# TASK STATEMENT
Copy nothing but the lines below running from the line containing "Panel set 1: Row" through the line containing "Panel set 2: 3-D", both end lines included.

# INPUT MATERIAL
※

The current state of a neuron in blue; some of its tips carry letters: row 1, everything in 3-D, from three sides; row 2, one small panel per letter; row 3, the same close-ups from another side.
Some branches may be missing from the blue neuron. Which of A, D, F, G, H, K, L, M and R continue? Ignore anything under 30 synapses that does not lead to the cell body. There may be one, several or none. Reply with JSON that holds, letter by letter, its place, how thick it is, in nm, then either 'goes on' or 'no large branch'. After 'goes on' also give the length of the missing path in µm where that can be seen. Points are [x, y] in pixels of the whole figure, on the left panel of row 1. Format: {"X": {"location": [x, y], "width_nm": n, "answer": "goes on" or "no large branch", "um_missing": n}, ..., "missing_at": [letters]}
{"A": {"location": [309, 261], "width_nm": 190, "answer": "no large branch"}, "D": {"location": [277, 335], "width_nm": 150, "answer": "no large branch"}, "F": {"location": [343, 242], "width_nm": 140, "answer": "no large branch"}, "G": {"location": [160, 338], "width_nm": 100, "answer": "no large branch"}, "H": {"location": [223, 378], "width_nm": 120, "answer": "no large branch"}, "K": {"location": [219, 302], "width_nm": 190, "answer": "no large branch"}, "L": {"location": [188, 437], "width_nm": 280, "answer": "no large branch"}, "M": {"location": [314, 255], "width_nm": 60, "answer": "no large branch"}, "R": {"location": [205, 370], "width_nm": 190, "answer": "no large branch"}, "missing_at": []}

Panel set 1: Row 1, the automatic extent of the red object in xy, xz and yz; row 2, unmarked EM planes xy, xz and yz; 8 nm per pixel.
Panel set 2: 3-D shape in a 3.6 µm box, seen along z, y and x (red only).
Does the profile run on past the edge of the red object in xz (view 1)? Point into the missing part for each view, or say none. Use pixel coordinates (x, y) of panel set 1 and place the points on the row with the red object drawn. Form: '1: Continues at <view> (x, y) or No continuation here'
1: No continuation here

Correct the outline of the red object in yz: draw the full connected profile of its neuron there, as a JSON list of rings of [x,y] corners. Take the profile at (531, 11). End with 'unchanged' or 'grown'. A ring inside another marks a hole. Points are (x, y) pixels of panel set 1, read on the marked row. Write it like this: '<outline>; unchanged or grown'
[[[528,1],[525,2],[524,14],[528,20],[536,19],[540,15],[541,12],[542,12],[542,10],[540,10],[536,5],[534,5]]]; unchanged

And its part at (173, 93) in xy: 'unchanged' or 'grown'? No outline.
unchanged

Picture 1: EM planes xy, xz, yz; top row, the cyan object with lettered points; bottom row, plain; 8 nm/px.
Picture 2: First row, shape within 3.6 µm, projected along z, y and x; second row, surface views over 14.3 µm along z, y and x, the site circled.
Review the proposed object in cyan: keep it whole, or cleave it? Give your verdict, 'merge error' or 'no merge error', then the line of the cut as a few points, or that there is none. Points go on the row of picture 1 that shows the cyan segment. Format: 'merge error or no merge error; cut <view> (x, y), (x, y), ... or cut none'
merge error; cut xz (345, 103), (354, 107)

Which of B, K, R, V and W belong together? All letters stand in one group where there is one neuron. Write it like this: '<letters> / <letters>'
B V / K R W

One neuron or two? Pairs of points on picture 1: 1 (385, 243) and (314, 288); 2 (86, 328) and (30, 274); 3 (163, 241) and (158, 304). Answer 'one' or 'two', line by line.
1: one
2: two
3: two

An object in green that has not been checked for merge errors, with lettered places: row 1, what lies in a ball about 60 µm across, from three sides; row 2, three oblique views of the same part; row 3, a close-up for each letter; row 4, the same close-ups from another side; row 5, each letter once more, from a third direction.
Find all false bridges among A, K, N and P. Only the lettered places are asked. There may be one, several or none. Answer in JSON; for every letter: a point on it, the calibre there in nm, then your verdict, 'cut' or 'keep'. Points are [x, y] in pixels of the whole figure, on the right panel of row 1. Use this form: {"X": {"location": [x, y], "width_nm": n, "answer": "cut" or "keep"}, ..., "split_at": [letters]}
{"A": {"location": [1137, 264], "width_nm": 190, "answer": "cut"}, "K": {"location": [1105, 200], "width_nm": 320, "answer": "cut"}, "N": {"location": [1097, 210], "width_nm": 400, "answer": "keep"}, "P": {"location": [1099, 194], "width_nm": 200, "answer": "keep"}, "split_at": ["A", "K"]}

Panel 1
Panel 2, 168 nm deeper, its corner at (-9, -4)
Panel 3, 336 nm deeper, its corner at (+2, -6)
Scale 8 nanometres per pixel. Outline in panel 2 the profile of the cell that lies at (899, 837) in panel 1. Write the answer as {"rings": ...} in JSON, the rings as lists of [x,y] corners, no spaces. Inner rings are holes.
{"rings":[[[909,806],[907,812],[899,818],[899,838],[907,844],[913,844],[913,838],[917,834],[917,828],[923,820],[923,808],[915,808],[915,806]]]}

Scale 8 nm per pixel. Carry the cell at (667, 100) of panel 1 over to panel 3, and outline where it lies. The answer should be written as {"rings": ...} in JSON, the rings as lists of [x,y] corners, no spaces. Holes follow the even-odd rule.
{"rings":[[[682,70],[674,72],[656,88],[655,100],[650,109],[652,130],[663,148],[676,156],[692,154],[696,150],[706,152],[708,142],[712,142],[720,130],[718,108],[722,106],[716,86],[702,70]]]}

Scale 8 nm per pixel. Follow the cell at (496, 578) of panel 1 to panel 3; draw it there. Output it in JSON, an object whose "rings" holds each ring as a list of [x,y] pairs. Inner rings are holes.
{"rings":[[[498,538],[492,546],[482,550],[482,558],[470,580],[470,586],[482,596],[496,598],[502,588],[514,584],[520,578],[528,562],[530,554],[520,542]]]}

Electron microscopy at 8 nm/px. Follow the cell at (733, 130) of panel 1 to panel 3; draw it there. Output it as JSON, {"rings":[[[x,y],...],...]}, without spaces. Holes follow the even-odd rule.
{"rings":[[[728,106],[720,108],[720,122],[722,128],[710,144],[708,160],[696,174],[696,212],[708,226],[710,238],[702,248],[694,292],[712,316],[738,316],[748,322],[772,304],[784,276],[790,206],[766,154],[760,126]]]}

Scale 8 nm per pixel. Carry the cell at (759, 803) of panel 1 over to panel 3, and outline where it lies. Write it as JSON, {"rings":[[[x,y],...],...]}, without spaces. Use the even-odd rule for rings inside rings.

※

# RESPONSE TO THE TASK
Panel set 1: Row 1, the automatic extent of the red object in xy, xz and yz; row 2, unmarked EM planes xy, xz and yz; 8 nm per pixel.
Panel set 2: 3-D shape in a 3.6 µm box, seen along z, y and x (red only).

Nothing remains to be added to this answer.